### About

This is the notebook for building PredictionByHero model using random forest (RF) and gradient boosting (GB).

In [1]:
import numpy as np
import pandas as pd
from sklearn.ensemble import RandomForestClassifier
from sklearn.ensemble import GradientBoostingClassifier
from sklearn.model_selection import train_test_split
from sklearn.metrics import accuracy_score

In [2]:
#load and randomise data
dataset = pd.read_csv('heroSelect.csv', index_col = 0)
dataset = dataset.take(np.random.permutation(len(dataset)))

In [3]:
print('dataset', dataset.shape)
train, test = train_test_split(dataset, test_size = 0.1)
print('train:', train.shape, 'test:', test.shape)

dataset (173365, 273)
train: (156028, 273) test: (17337, 273)


###Model:

In [4]:
def get_data_feed(dataset):
    team_data = dataset.ix[:,1:273]
    winners = pd.get_dummies(dataset['team1Win'])
    return team_data, winners 

In [5]:
trainX, trainY = get_data_feed(train)
testX, testY = get_data_feed(test)


.ix is deprecated. Please use
.loc for label based indexing or
.iloc for positional indexing

See the documentation here:
http://pandas.pydata.org/pandas-docs/stable/indexing.html#ix-indexer-is-deprecated
  


In [6]:
def RFmodel(train_x, train_y, test_x, test_y):
    model = RandomForestClassifier(min_samples_split=15,
                               min_samples_leaf=15,
                               criterion="gini",
                               n_estimators=200,
                               random_state=189,
                               max_features="auto")

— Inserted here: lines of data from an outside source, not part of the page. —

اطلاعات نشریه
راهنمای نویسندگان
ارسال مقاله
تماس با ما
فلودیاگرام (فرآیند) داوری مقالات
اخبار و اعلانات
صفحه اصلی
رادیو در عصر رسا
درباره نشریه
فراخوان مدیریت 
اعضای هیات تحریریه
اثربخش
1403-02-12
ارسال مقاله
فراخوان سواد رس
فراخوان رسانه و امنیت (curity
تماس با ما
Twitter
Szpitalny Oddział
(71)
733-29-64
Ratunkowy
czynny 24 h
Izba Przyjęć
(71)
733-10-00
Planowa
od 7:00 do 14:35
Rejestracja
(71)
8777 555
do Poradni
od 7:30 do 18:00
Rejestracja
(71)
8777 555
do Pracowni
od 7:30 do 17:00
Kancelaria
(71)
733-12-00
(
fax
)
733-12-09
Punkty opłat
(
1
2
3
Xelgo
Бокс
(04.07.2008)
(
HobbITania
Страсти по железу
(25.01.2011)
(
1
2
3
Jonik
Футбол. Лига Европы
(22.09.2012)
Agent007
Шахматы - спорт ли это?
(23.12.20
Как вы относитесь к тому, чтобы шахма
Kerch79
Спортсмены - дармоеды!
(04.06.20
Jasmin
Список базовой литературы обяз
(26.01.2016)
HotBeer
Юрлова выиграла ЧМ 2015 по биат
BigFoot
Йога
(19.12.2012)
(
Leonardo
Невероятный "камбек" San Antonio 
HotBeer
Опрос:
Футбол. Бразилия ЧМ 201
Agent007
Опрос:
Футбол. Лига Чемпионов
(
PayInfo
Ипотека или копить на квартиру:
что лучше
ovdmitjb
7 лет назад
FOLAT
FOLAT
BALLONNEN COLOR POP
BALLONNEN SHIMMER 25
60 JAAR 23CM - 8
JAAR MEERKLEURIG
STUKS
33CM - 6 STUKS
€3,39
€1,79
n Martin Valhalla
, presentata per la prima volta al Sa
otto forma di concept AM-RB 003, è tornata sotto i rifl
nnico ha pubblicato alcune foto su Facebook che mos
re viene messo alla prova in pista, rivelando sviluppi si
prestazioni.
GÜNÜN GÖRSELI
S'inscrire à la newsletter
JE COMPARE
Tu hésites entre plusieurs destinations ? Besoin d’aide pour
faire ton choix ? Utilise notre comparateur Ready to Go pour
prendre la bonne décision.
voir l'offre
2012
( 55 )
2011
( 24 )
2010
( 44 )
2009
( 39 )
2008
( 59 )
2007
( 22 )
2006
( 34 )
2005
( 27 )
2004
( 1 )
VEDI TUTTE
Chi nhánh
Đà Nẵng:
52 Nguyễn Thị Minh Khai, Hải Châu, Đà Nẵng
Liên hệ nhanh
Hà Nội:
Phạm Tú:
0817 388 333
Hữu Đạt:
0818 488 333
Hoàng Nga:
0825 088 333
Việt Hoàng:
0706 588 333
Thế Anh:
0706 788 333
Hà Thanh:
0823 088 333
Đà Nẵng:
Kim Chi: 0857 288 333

    print("Training model.")
    #train model
    model.fit(train_x, train_y)
    predicted_labels = model.predict(test_x) 
    print("FINISHED classifying. accuracy score : ")
    print(accuracy_score(test_y, predicted_labels))

In [7]:
def GBmodel(train_x, train_y, test_x, test_y):
    model = GradientBoostingClassifier(min_samples_split=15,
                               min_samples_leaf=15,
                               max_features='sqrt',
                               n_estimators=200,
                               random_state=189,
                               subsample=0.8)

    print("Training model.")
    #train model
    model.fit(train_x, train_y)
    predicted_labels = model.predict(test_x) 
    print("FINISHED classifying. accuracy score : ")
    print(accuracy_score(test_y, predicted_labels))

In [8]:
RFmodel(trainX, trainY, testX, testY)

Training model.
FINISHED classifying. accuracy score : 
0.5255234469631425


In [9]:
def get_data_feedGB(dataset):
    team_data = dataset.ix[:,1:273]
    winners = dataset['team1Win']
    return team_data, winners 

In [None]:
trainX, trainY = get_data_feedGB(train)
testX, testY = get_data_feedGB(test)

In [None]:
GBmodel(trainX, trainY, testX, testY)

Training model.